Stored data entries:
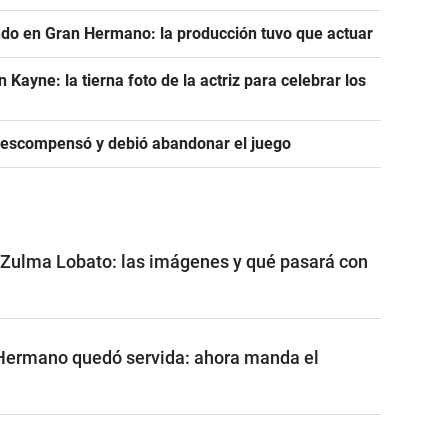
ndo en Gran Hermano: la producción tuvo que actuar
ayne: la tierna foto de la actriz para celebrar los
descompensó y debió abandonar el juego
 Zulma Lobato: las imágenes y qué pasará con
 Hermano quedó servida: ahora manda el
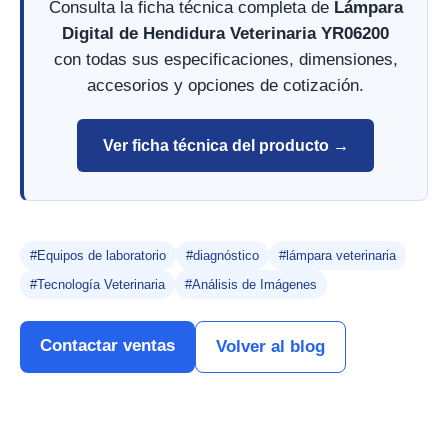
Consulta la ficha técnica completa de
Lámpara
Digital de Hendidura Veterinaria YR06200
con todas sus especificaciones, dimensiones,
accesorios y opciones de cotización.
Ver ficha técnica del producto →
#Equipos de laboratorio
#diagnóstico
#lámpara veterinaria
#Tecnología Veterinaria
#Análisis de Imágenes
Contactar ventas
Volver al blog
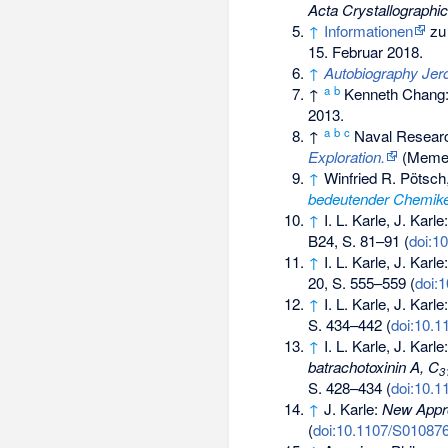
Acta Crystallographic
↑
Informationen
zu
15. Februar 2018.
↑
Autobiography Jer
a
b
↑
Kenneth Chang
2013.
a
b
c
↑
Naval Researc
Exploration.
(
Meme
↑
Winfried R. Pötsch
bedeutender Chemik
↑
I. L. Karle, J. Karle
B24, S. 81–91 (
doi:1
↑
I. L. Karle, J. Karle
20, S. 555–559 (
doi:
↑
I. L. Karle, J. Karle
S. 434–442 (
doi:10.
↑
I. L. Karle, J. Karle
batrachotoxinin A, C
3
S. 428–434 (
doi:10.
↑
J. Karle:
New Appro
(
doi:10.1107/S01087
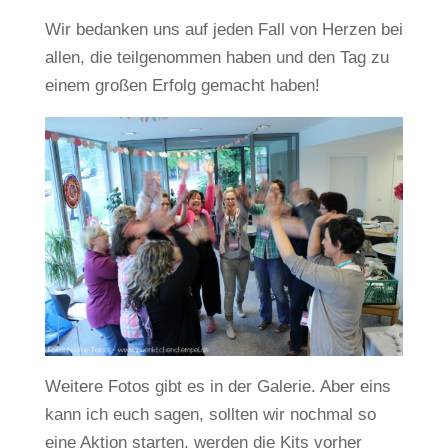
Wir bedanken uns auf jeden Fall von Herzen bei
allen, die teilgenommen haben und den Tag zu
einem großen Erfolg gemacht haben!
Weitere Fotos gibt es in der Galerie. Aber eins
kann ich euch sagen, sollten wir nochmal so
eine Aktion starten, werden die Kits vorher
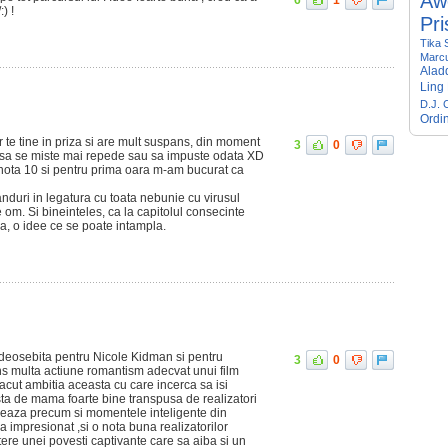
Aw
6
1
:) !
Pri
Tika 
Marc
Alad
Ling
D.J. 
Ordi
r te tine in priza si are mult suspans, din moment
3
0
 sa se miste mai repede sau sa impuste odata XD
 nota 10 si pentru prima oara m-am bucurat ca
ganduri in legatura cu toata nebunie cu virusul
om. Si bineinteles, ca la capitolul consecinte
, o idee ce se poate intampla.
 deosebita pentru Nicole Kidman si pentru
3
0
ans multa actiune romantism adecvat unui film
lacut ambitia aceasta cu care incerca sa isi
sta de mama foarte bine transpusa de realizatori
treaza precum si momentele inteligente din
a impresionat ,si o nota buna realizatorilor
ere unei povesti captivante care sa aiba si un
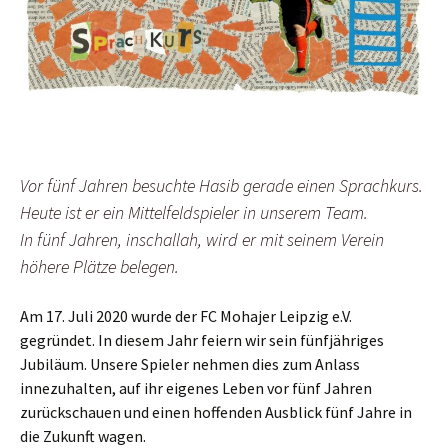
Vor fünf Jahren besuchte Hasib gerade einen Sprachkurs.
Heute ist er ein Mittelfeldspieler in unserem Team.
In fünf Jahren, inschallah, wird er mit seinem Verein
höhere Plätze belegen.
Am 17. Juli 2020 wurde der FC Mohajer Leipzig e.V.
gegründet. In diesem Jahr feiern wir sein fünfjähriges
Jubiläum. Unsere Spieler nehmen dies zum Anlass
innezuhalten, auf ihr eigenes Leben vor fünf Jahren
zurückschauen und einen hoffenden Ausblick fünf Jahre in
die Zukunft wagen.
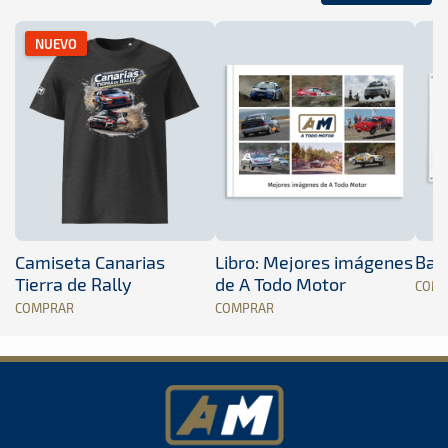
NUEVO
Camiseta Canarias
Libro: Mejores imágenes
Band
Tierra de Rally
de A Todo Motor
COM
COMPRAR
COMPRAR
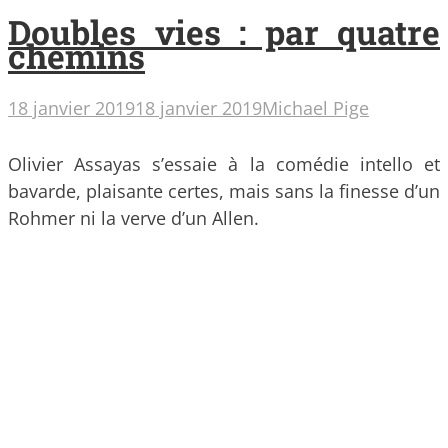
Doubles vies : par quatre
chemins
18 janvier 2019
18 janvier 2019
Michael Pige
Olivier Assayas s’essaie à la comédie intello et
bavarde, plaisante certes, mais sans la finesse d’un
Rohmer ni la verve d’un Allen.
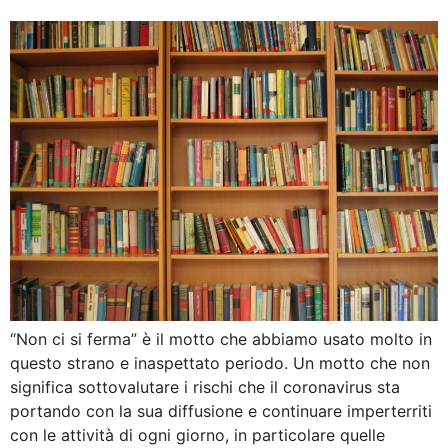
“Non ci si ferma” è il motto che abbiamo usato molto in
questo strano e inaspettato periodo. Un motto che non
significa sottovalutare i rischi che il coronavirus sta
portando con la sua diffusione e continuare imperterriti
con le attività di ogni giorno, in particolare quelle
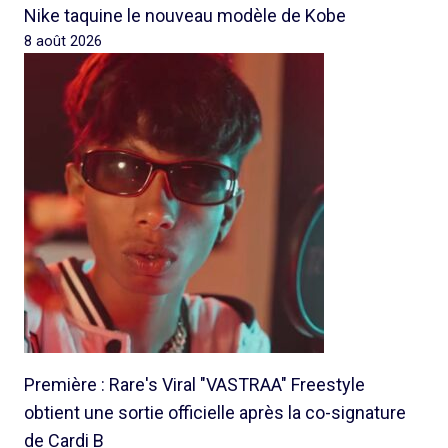
Nike taquine le nouveau modèle de Kobe
8 août 2026
Première : Rare's Viral "VASTRAA" Freestyle
obtient une sortie officielle après la co-signature
de Cardi B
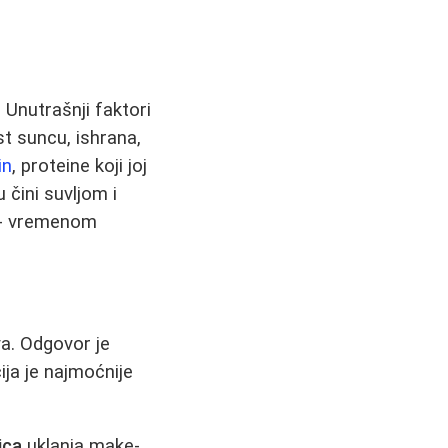
. Unutrašnji faktori
st suncu, ishrana,
in
, proteine koji joj
 čini suvljom i
e - vremenom
a. Odgovor je
cija je najmoćnije
ica
uklanja make-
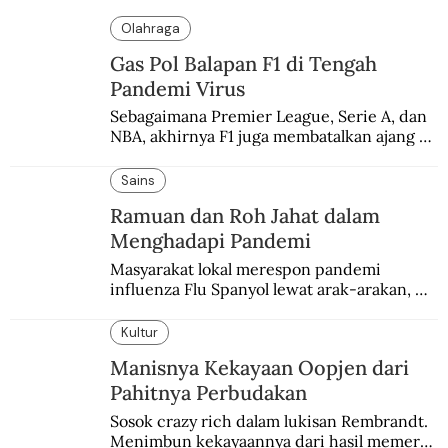
Olahraga
Gas Pol Balapan F1 di Tengah
Pandemi Virus
Sebagaimana Premier League, Serie A, dan 
NBA, akhirnya F1 juga membatalkan ajang 
balapannya. Menghindari pengalaman 
enam dekade lampau.
Sains
Ramuan dan Roh Jahat dalam
Menghadapi Pandemi
Masyarakat lokal merespon pandemi 
influenza Flu Spanyol lewat arak-arakan, 
sesajen, dan ramuan jamu tradisional.
Kultur
Manisnya Kekayaan Oopjen dari
Pahitnya Perbudakan
Sosok crazy rich dalam lukisan Rembrandt. 
Menimbun kekayaannya dari hasil memeras 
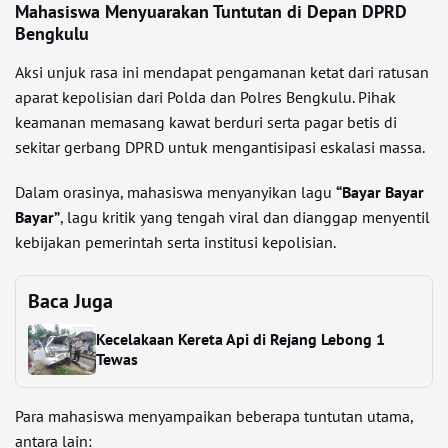
Mahasiswa Menyuarakan Tuntutan di Depan DPRD
Bengkulu
Aksi unjuk rasa ini mendapat pengamanan ketat dari ratusan
aparat kepolisian dari Polda dan Polres Bengkulu. Pihak
keamanan memasang kawat berduri serta pagar betis di
sekitar gerbang DPRD untuk mengantisipasi eskalasi massa.
Dalam orasinya, mahasiswa menyanyikan lagu
“Bayar Bayar
Bayar”
, lagu kritik yang tengah viral dan dianggap menyentil
kebijakan pemerintah serta institusi kepolisian.
Baca Juga
Kecelakaan Kereta Api di Rejang Lebong 1
Tewas
Para mahasiswa menyampaikan beberapa tuntutan utama,
antara lain:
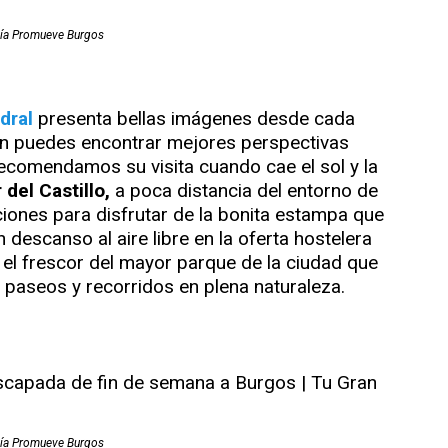
ía Promueve Burgos
dral
presenta bellas imágenes desde cada
aún puedes encontrar mejores perspectivas
 recomendamos su visita cuando cae el sol y la
 del Castillo,
a poca distancia del entorno de
ciones para disfrutar de la bonita estampa que
 descanso al aire libre en la oferta hostelera
 el frescor del mayor parque de la ciudad que
paseos y recorridos en plena naturaleza.
ía Promueve Burgos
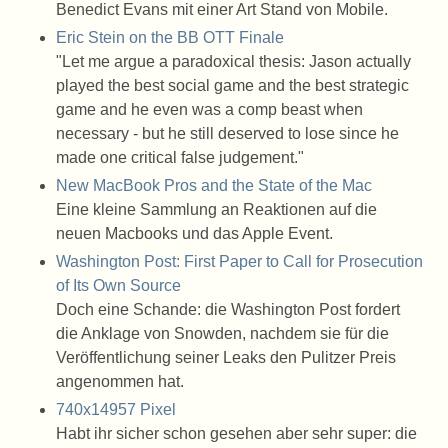
Benedict Evans mit einer Art Stand von Mobile.
Eric Stein on the BB OTT Finale
"Let me argue a paradoxical thesis: Jason actually
played the best social game and the best strategic
game and he even was a comp beast when
necessary - but he still deserved to lose since he
made one critical false judgement."
New MacBook Pros and the State of the Mac
Eine kleine Sammlung an Reaktionen auf die
neuen Macbooks und das Apple Event.
Washington Post: First Paper to Call for Prosecution
of Its Own Source
Doch eine Schande: die Washington Post fordert
die Anklage von Snowden, nachdem sie für die
Veröffentlichung seiner Leaks den Pulitzer Preis
angenommen hat.
740x14957 Pixel
Habt ihr sicher schon gesehen aber sehr super: die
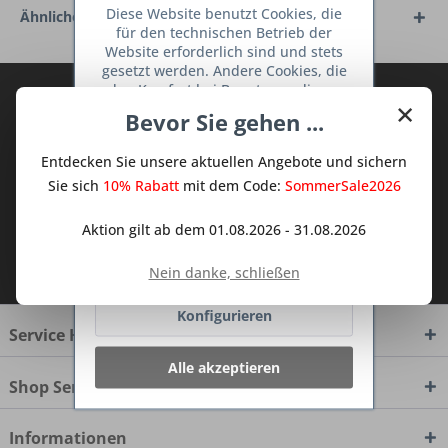
Diese Website benutzt Cookies, die
Ähnliche Artikel
für den technischen Betrieb der
Website erforderlich sind und stets
gesetzt werden. Andere Cookies, die
den Komfort bei Benutzung dieser
Abonnieren Sie den kostenlosen Deine
×
Website erhöhen, der Direktwerbung
Bevor Sie gehen ...
TraumKüche Newsletter und verpassen
dienen oder die Interaktion mit
Sie keine Neuigkeit oder Aktion mehr aus
anderen Websites und sozialen
Entdecken Sie unsere aktuellen Angebote und sichern
Netzwerken vereinfachen sollen,
dem Traum Küchen - Shop.
werden nur mit Ihrer Zustimmung
Sie sich
10% Rabatt
mit dem Code:
SommerSale2026
gesetzt.
Mehr Informationen
Aktion gilt ab dem 01.08.2026 - 31.08.2026
Ich habe die
Datenschutzbestimmungen
Ablehnen
Nein danke, schließen
zur Kenntnis genommen.
Konfigurieren
Service Hotline
Alle akzeptieren
Shop Service
Informationen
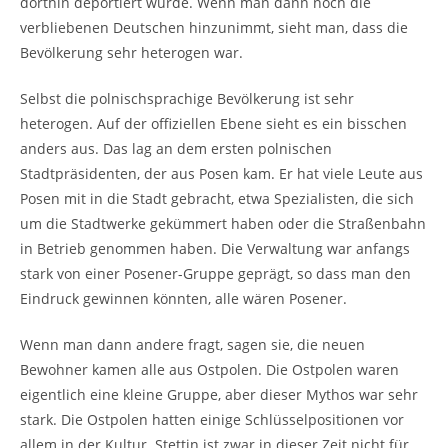
dorthin deportiert wurde. Wenn man dann noch die
verbliebenen Deutschen hinzunimmt, sieht man, dass die
Bevölkerung sehr heterogen war.
Selbst die polnischsprachige Bevölkerung ist sehr
heterogen. Auf der offiziellen Ebene sieht es ein bisschen
anders aus. Das lag an dem ersten polnischen
Stadtpräsidenten, der aus Posen kam. Er hat viele Leute aus
Posen mit in die Stadt gebracht, etwa Spezialisten, die sich
um die Stadtwerke gekümmert haben oder die Straßenbahn
in Betrieb genommen haben. Die Verwaltung war anfangs
stark von einer Posener-Gruppe geprägt, so dass man den
Eindruck gewinnen könnten, alle wären Posener.
Wenn man dann andere fragt, sagen sie, die neuen
Bewohner kamen alle aus Ostpolen. Die Ostpolen waren
eigentlich eine kleine Gruppe, aber dieser Mythos war sehr
stark. Die Ostpolen hatten einige Schlüsselpositionen vor
allem in der Kultur. Stettin ist zwar in dieser Zeit nicht für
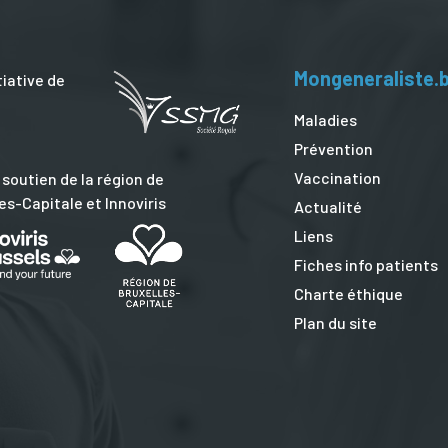
Mongeneraliste.
tiative de
Maladies
Prévention
Vaccination
 soutien de la région de
es-Capitale et Innoviris
Actualité
Liens
Fiches info patients
Charte éthique
Plan du site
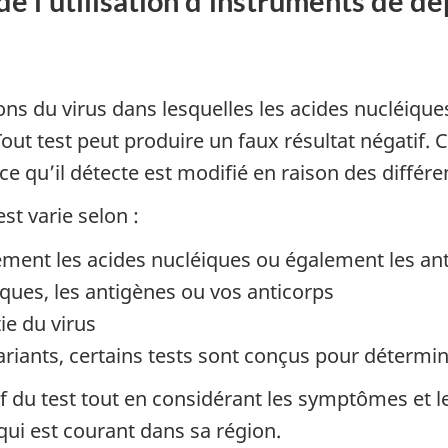
 de l'utilisation d'instruments de 
ons du virus dans lesquelles les acides nucléique
out test peut produire un faux résultat négatif. 
 ce qu’il détecte est modifié en raison des différe
st varie selon :
ement les acides nucléiques ou également les ant
éiques, les antigènes ou vos anticorps
ie du virus
riants, certains tests sont conçus pour détermin
tif du test tout en considérant les symptômes et 
qui est courant dans sa région.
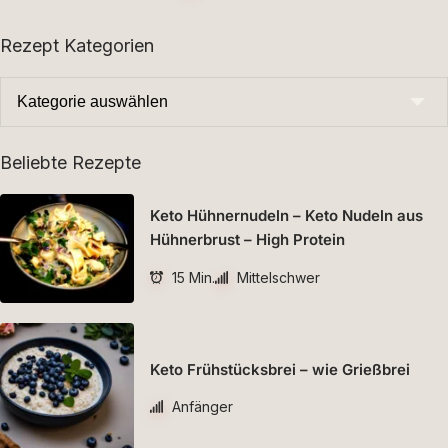
Rezept Kategorien
Beliebte Rezepte
Keto Hühnernudeln – Keto Nudeln aus
Hühnerbrust – High Protein
15 Min.
Mittelschwer
Keto Frühstücksbrei – wie Grießbrei
Anfänger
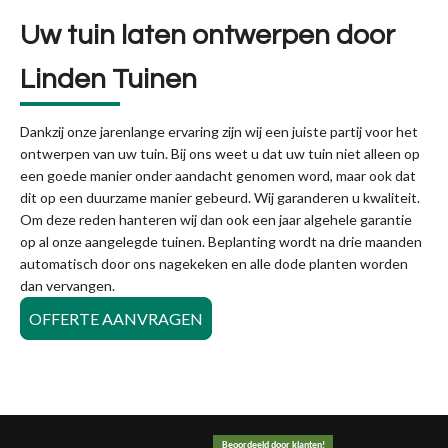
Uw tuin laten ontwerpen door
Linden Tuinen
Dankzij onze jarenlange ervaring zijn wij een juiste partij voor het
ontwerpen van uw tuin. Bij ons weet u dat uw tuin niet alleen op
een goede manier onder aandacht genomen word, maar ook dat
dit op een duurzame manier gebeurd. Wij garanderen u kwaliteit.
Om deze reden hanteren wij dan ook een jaar algehele garantie
op al onze aangelegde tuinen. Beplanting wordt na drie maanden
automatisch door ons nagekeken en alle dode planten worden
dan vervangen.
OFFERTE AANVRAGEN
Beoordeeld door klanten!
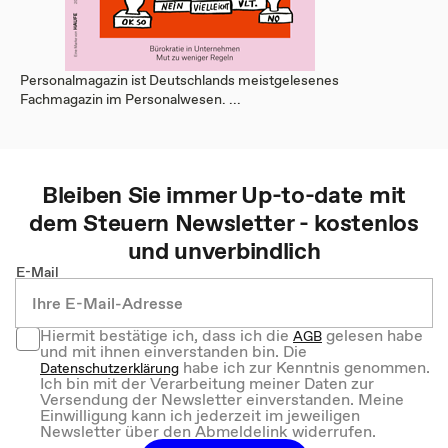
Personalmagazin ist Deutschlands meistgelesenes
Fachmagazin im Personalwesen. ...
Bleiben Sie immer Up-to-date mit
dem
Steuern
Newsletter - kostenlos
und unverbindlich
E-Mail
Hiermit bestätige ich, dass ich die
gelesen habe
AGB
und mit ihnen einverstanden bin. Die
habe ich zur Kenntnis genommen.
Datenschutzerklärung
Ich bin mit der Verarbeitung meiner Daten zur
Versendung der Newsletter einverstanden. Meine
Einwilligung kann ich jederzeit im jeweiligen
Newsletter über den Abmeldelink widerrufen.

◆ **WHAT YOU NEED TO DO**
Give back exactly the lines above from the one with "de l'utilisation d'instruments de" through the one with "Versendung der Newsletter", both included. Pictures don't belong in the copy.

◆ **RESULT**
 de l'utilisation d'instruments de 
ons du virus dans lesquelles les acides nucléique
out test peut produire un faux résultat négatif. 
 ce qu’il détecte est modifié en raison des différe
st varie selon :
ement les acides nucléiques ou également les ant
éiques, les antigènes ou vos anticorps
ie du virus
riants, certains tests sont conçus pour détermin
tif du test tout en considérant les symptômes et 
qui est courant dans sa région.
Rezept Kategorien
Beliebte Rezepte
Keto Hühnernudeln – Keto Nudeln aus
Hühnerbrust – High Protein
15 Min.
Mittelschwer
Keto Frühstücksbrei – wie Grießbrei
Anfänger
Uw tuin laten ontwerpen door
Linden Tuinen
Dankzij onze jarenlange ervaring zijn wij een juiste partij voor het
ontwerpen van uw tuin. Bij ons weet u dat uw tuin niet alleen op
een goede manier onder aandacht genomen word, maar ook dat
dit op een duurzame manier gebeurd. Wij garanderen u kwaliteit.
Om deze reden hanteren wij dan ook een jaar algehele garantie
op al onze aangelegde tuinen. Beplanting wordt na drie maanden
automatisch door ons nagekeken en alle dode planten worden
dan vervangen.
OFFERTE AANVRAGEN
Beoordeeld door klanten!
Personalmagazin ist Deutschlands meistgelesenes
Fachmagazin im Personalwesen. ...
Bleiben Sie immer Up-to-date mit
dem
Steuern
Newsletter - kostenlos
und unverbindlich
E-Mail
Hiermit bestätige ich, dass ich die
gelesen habe
AGB
und mit ihnen einverstanden bin. Die
habe ich zur Kenntnis genommen.
Datenschutzerklärung
Ich bin mit der Verarbeitung meiner Daten zur
Versendung der Newsletter einverstanden. Meine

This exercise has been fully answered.